The cost of monitoring and enforcing standards would be daunting, and the industry's expectations that regulators would grasp that nettle was low.

The Plumbing Distributors Association went to the Commerce Commission recently when, as a test, it went around a dozen or so Auckland plumbing outlets and found about half of them selling shower glass and taps that were not up to scratch.

The commission warned eight shops about failing to display water efficiency labels; seven fixed that, and one didn't and was fined $2000.

MBIE, meanwhile, recently looked into one supplier's claims another was selling non-compliant products, but found no evidence of that.

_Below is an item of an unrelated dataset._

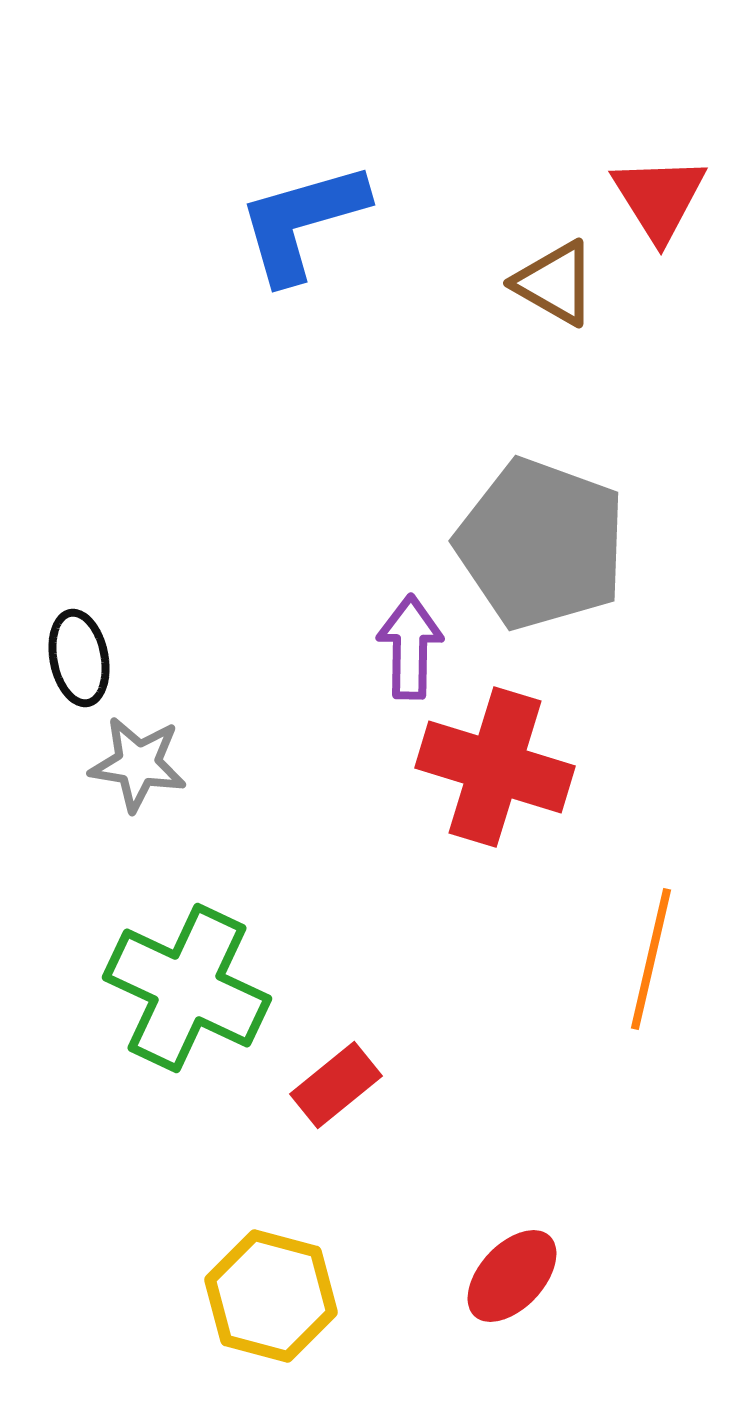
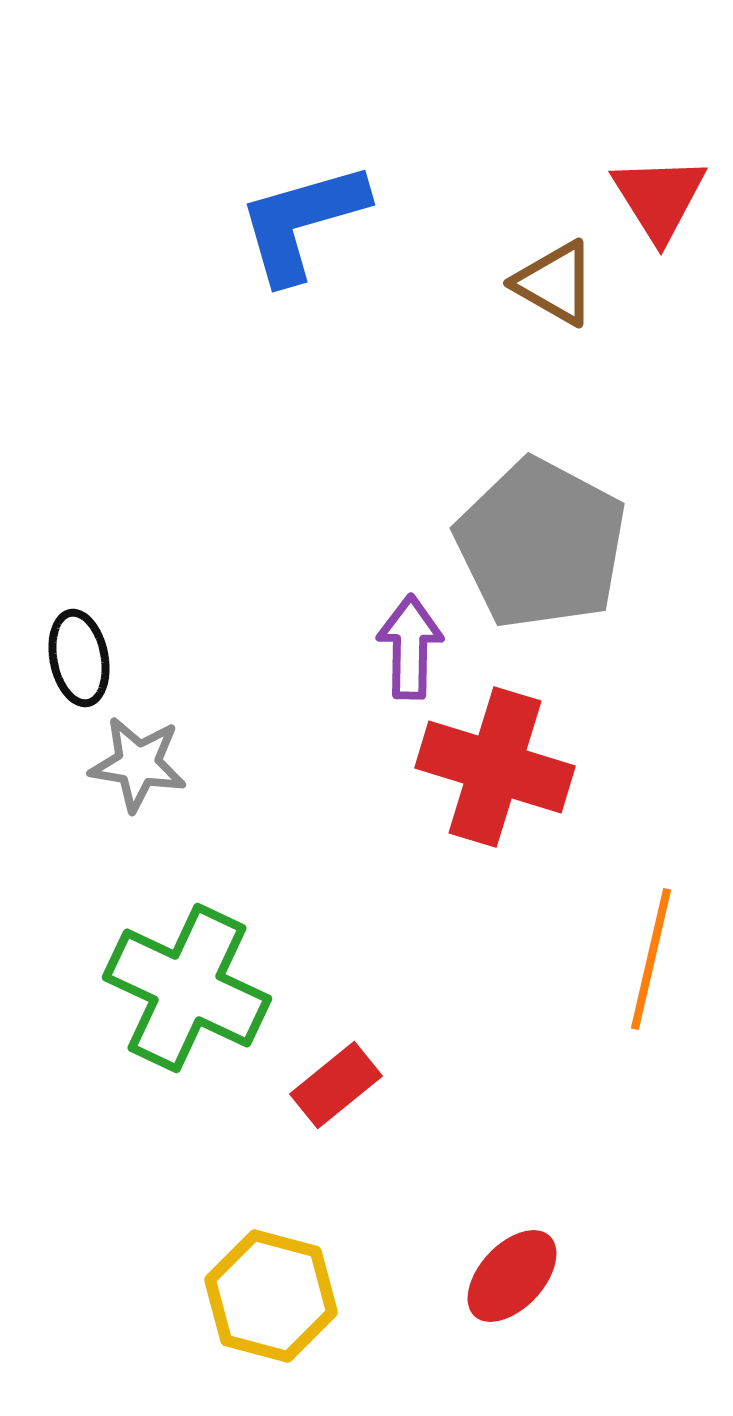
gray pentagon: rotated 8 degrees clockwise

It did, however, uncover something else.

"The investigation did raise concerns around the availability of plumbing fittings supplied directly by small-scale importers without documentation to support code compliance," MBIE, which did not make anyone available to interview, said in a statement.

"The scale of this activity and the actual quality of the products are not yet known, nor is it limited solely to plumbing products."

The ministry was still investigating the matter.

Next steps?

MBIE has never used the powers it has to ban building products. Instead, it favours educating importers, getting consumers to pressure plumbers and telling local councils to do the enforcement.

That is unlikely to be enough as more and more imported product comes in, some of it from migrant tradespeople who have realised it is relatively open slather here for non-certified products from their native countries.

Mr Wright said one solution could be for the government to make a system called CodeMark mandatory - it's a certification scheme for all building products but, at the moment, it's voluntary.

The Master Plumbers Association said the only way to fix the issue was to adopt mandatory quality assessments before any pipes and other plumbing fittings could be sold, as happens with Australia's Watermark system.

Chief executive Greg Wallace said otherwise there could be no assurance that pipes being fitted now would not fail in large numbers in future.

"Master plumbers don't want to put extra regulation on an already highly-regulated system. But we also don't want someone turning up to us in five or 10 years with a leaky home situation, like we currently have in New Zealand."

Mr Wallace said greater checking of fittings now would be more expensive, but could save money in the long run.